Bill Robinson, ’89, PhD ’95, MD ’96, remembers the high school summer he spent catching ground squirrels on campus. His father, a Stanford infectious disease specialist and his namesake, had discovered they carried a liver virus similar to the virus that causes hepatitis B, so he tasked his son with bringing the rodents to the lab for research.
“In my father’s world, being an academic scientist was the ultimate,” says Robinson, today a professor of medicine and a rheumatologist at Stanford. “He instilled in me the gratification of performing experiments to try and find answers to unanswered questions—the importance of making a difference.”
The senior William S. Robinson, an emeritus professor of medicine and a pioneer of hepatitis B research that led to treatments for the disease, died of congestive heart failure in San Mateo on March 19. He was 89.
“He was a great role model both as a scientist and a physician,” says Harry Greenberg, an emeritus professor of medicine who worked in Robinson’s lab as a student in 1974. “He was also a great outdoorsman.” Among the peaks that Robinson scaled were Denali in Alaska and Gangapurna in Nepal.

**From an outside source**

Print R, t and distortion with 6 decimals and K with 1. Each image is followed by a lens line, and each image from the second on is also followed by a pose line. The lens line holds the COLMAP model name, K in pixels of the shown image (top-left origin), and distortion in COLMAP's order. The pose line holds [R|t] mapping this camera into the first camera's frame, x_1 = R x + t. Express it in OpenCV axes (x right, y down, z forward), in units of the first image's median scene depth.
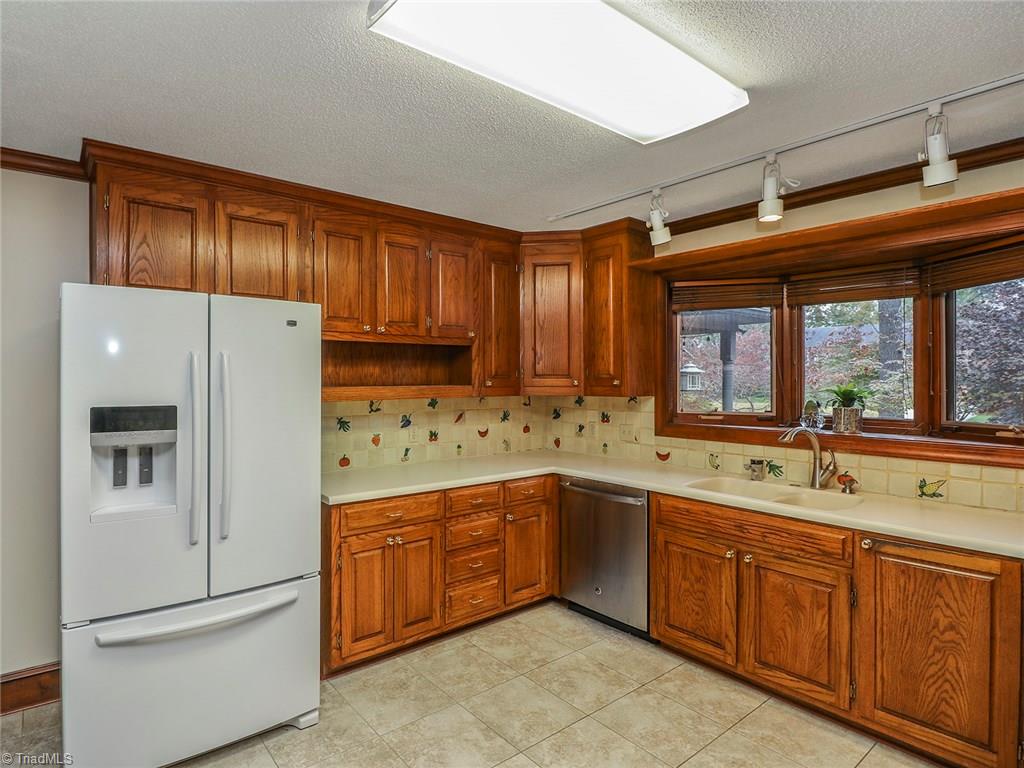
lens RADIAL K [[536.0, 0, 495.2], [0, 536.0, 376.2], [0, 0, 1]] dist [-0.000910, -0.019751]
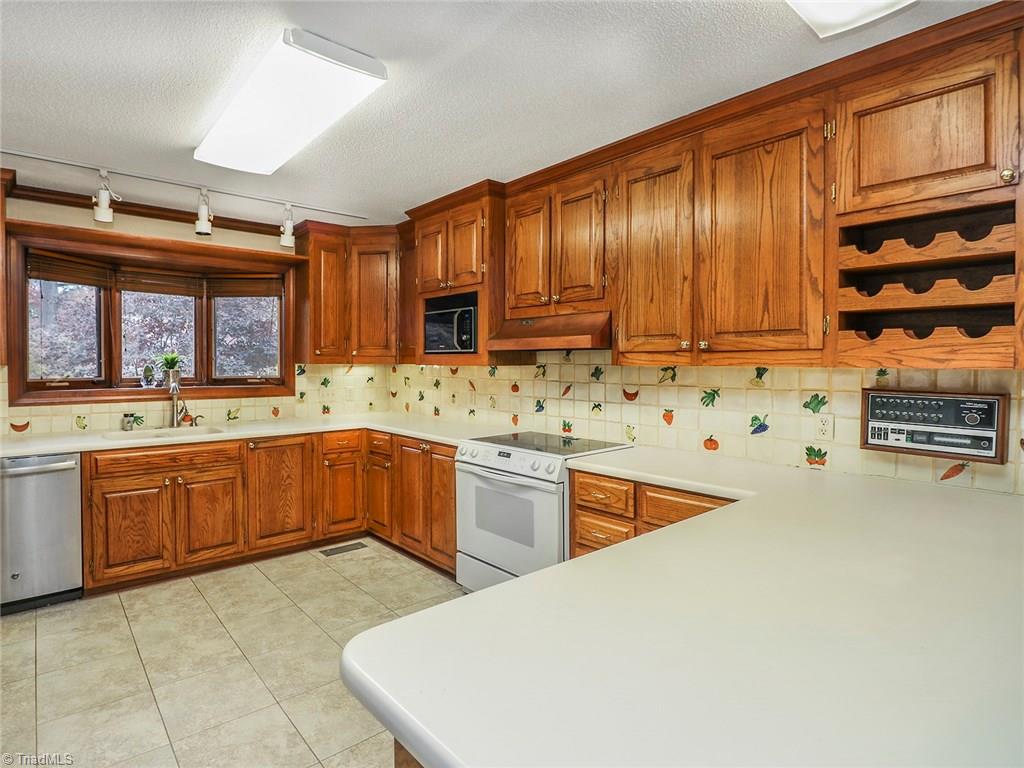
lens RADIAL K [[517.0, 0, 398.3], [0, 517.0, 366.8], [0, 0, 1]] dist [0.000862, -0.015747]
pose [[0.064960, -0.013114, 0.997802, -0.766300], [-0.005673, 0.999893, 0.013510, 0.034009], [-0.997872, -0.006538, 0.064878, 0.361499]]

According to Bill, Robinson had a passion for hiking the Sierras and a disdain for tents. On many backpacking trips, he ended up strapping on all three of his exhausted sons’ gear and carrying it to their next camp.
“He was a big guy physically and seemed formal, but he wasn’t,” says Thomas Merigan, an emeritus professor of medicine.

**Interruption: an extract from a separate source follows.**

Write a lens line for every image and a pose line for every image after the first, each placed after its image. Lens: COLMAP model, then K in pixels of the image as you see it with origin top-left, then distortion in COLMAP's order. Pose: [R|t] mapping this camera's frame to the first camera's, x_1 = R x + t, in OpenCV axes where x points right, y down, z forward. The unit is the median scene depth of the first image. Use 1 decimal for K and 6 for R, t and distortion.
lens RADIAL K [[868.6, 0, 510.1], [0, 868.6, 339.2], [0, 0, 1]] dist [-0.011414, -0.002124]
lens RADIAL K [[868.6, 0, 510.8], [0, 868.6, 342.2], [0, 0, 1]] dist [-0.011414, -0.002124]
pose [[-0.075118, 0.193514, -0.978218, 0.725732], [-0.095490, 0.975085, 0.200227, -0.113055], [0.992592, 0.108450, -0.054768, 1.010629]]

Born in Indiana, Robinson graduated from Indiana University and attended medical school at the University of Chicago. In 1967, Merigan, chief of the infectious disease division in the department of medicine at Stanford, asked Robinson to join him.

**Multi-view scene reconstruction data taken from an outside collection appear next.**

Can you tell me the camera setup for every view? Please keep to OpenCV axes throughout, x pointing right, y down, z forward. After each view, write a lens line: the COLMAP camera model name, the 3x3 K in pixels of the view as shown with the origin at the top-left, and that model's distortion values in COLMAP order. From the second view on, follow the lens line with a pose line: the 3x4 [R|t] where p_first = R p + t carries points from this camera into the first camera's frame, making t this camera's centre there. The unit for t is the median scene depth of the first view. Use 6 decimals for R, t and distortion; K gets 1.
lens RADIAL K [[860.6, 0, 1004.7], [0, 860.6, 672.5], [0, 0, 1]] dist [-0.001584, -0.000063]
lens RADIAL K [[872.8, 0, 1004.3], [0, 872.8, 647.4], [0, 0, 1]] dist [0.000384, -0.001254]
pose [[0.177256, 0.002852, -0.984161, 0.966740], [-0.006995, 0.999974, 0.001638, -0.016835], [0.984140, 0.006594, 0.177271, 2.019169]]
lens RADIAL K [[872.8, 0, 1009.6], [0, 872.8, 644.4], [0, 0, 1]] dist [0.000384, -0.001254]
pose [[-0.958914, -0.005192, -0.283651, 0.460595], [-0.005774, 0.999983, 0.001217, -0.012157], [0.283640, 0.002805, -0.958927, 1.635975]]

“He was interested in understanding new viruses, and my major interest was in antivirals,” Merigan says. “Together, we had a good time.”
Robinson’s contributions to hepatitis B research began in the early 1970s. Using electron photography, scientists had discovered what they thought might be the virus that caused the disease, which can lead to liver cancer or cirrhosis. Robinson used an ultracentrifuge to spin samples of infected blood, concentrating the virus, and then uncovered the enzymatic reactions that confirmed the scientists’ suspicion.
Together with Merigan, who had access to the antiviral protein interferon, and Greenberg, who was treating hepatitis B patients, Robinson established interferon as the first effective treatment for the disease. In 1976, the trio published an article in the New England Journal of Medicine about their success in treating an initial set of patients.
“What we did was show how interferon blocked the growth [of the virus], the disease was lessened, and the liver improved,” Merigan says. “It took another 20 years before there was any drug equal to interferon to suppressing the infection.”
In addition to Bill, Robinson is survived by his wife, Keting Chu; children Allen, Thomas, and Sophie; five grandchildren; and his sister, Jean.